80 KİLODAN 50 KİLOYA DÜŞTÜ
Daha sonra diyetisyen arayışına maruz kalan Mine Cantürk yaşadığı süreci anlattı: "İnternette diyetisyen Serkan Tutar'a rastladım. Elimdeki son dilim pizza ile telefon açıp randevu aldığımı hatırlıyorum. Daha sonrasında ise Serkan Bey beni dahiliye uzmanına yönlendirdi ki kilo vermemi yavaşlatan veya kilo almama neden olan tetkikleri incelemek için. Hiçbir sıkıntım yoktu. Çünkü aldığım kilonun temel sebebi psikolojik etmenlerdi. Düzenli olarak diyet takibi sürecimde zorluklarla da karşılaşmadım değil. İnsanız ve canınız elbet bazı şeyleri istiyor. Bu dönemde istediğim besinlerden ne kadar tüketmem gerektiğini ve ertesi günü neler yapmam gerektiğini öğrendim. Son zamanlarda ara öğün yapmayın diye medyada uzmanlar uyarsa da ben ara öğün yapmadığımda bir sonraki öğünde daha çok besin tüketiyordum. Bu nedenle ara öğünlerimi hiç ihmal etmedim.

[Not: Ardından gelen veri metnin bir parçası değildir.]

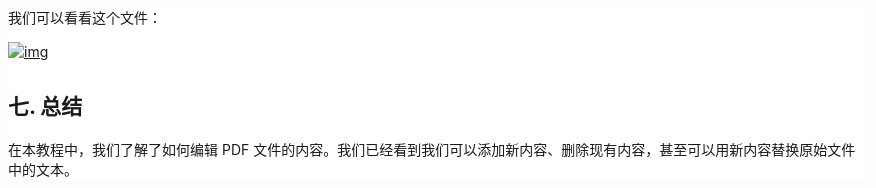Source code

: 我们可以看看这个文件：

[![img](https://www.baeldung.com/wp-content/uploads/2022/10/baeldung-fixed-p1-top.png)](https://www.baeldung.com/wp-content/uploads/2022/10/baeldung-fixed-p1-top.png)

## 七. 总结

在本教程中，我们了解了如何编辑 PDF 文件的内容。我们已经看到我们可以添加新内容、删除现有内容，甚至可以用新内容替换原始文件中的文本。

Ayrıca dönemsel mağazalara gidip kıyafet denedim. Hattaki en büyük hazlardan birisi de bir bayanın istediği kıyafeti almasıdır. Hatta mağaza çalışanının 'o beden size olmaz bir beden küçüğünü getireyim' demesinin beni bu kadar mutlu edeceğini düşünmemiştim. Sonuç olarak 80 kilo başladığım bu yolculuk 50 kilo olarak bitti. Ve ben artık 34 beden kıyafet giyiyorum."
"BİRÇOK İNSANIN KİLO ALMA NEDENİ PSİKOLOJİK"

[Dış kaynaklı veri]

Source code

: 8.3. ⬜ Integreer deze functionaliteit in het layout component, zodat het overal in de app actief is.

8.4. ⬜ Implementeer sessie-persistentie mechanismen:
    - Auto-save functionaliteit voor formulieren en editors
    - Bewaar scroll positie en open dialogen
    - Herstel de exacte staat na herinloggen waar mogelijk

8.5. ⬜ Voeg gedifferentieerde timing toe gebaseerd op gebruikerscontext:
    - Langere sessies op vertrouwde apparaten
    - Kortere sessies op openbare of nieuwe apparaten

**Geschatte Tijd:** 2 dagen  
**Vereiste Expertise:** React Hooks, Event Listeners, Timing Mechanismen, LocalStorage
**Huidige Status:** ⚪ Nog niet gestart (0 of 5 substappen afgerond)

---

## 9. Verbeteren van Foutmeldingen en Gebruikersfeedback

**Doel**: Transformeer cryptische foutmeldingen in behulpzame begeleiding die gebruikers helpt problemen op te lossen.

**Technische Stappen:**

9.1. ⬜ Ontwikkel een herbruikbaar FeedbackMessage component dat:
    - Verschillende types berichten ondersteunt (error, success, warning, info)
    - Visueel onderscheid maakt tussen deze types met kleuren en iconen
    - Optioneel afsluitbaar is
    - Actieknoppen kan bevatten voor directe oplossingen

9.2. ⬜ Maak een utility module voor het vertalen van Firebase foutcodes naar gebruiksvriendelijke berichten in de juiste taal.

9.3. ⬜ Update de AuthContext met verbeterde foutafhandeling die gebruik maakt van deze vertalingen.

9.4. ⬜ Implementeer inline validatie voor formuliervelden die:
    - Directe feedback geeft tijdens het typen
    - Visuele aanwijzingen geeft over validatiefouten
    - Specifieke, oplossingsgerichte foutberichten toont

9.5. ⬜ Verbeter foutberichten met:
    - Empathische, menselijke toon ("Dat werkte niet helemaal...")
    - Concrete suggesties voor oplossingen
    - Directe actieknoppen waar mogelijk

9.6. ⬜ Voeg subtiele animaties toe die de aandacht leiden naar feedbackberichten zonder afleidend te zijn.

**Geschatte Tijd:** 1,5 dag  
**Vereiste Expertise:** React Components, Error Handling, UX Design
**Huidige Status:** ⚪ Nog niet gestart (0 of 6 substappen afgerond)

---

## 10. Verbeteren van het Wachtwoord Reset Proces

Kilo vermede en önemli sürecin psikolojik olduğunu belirten beslenme uzmanı ve diyetisyen Serkan Tutar da şöyle konuştu:
"Birçok insanın kilo almasının temelinde bir dönem yaşanan psikolojik etmenler yatıyor. Daha sonrasında ise kilonuz ve bedeniniz ile ilgili kendinize olan güven kaybınız, denemelerinizin başarısız olması sizi iyice uçuruma itiyor. İlk olarak kendinizin bu işi yapacağına inanmalı ve bu yolda önünüzde aksaklıkların çıkacağını unutmamalısınız. Günümüzde birçok insan kilo konusunda sıkıntısı olmasına karşın artık çabalamaktan bıkmış durumda. Defalarca alınıp verilen kilolar tekrar tekrar denemeler sonucu başarısızlıklar sizde de kilonu kabullenme sürecine getirdi ise bu işi yapılması gereken bir proje gibi görmeden yaşam tarzına döndürmeniz gereklidir. Bu beslenme tarzını yaşam tarzı olarak benimsediğinizde kilonuzu rahatlıkla korursunuz. Ayrıca istediğiniz bir besini tükettiğinde bunu nasıl toparlaması gerektiğini de bilmektedir. Zaten asıl edinilmesi gereken alışkanlıkta budur."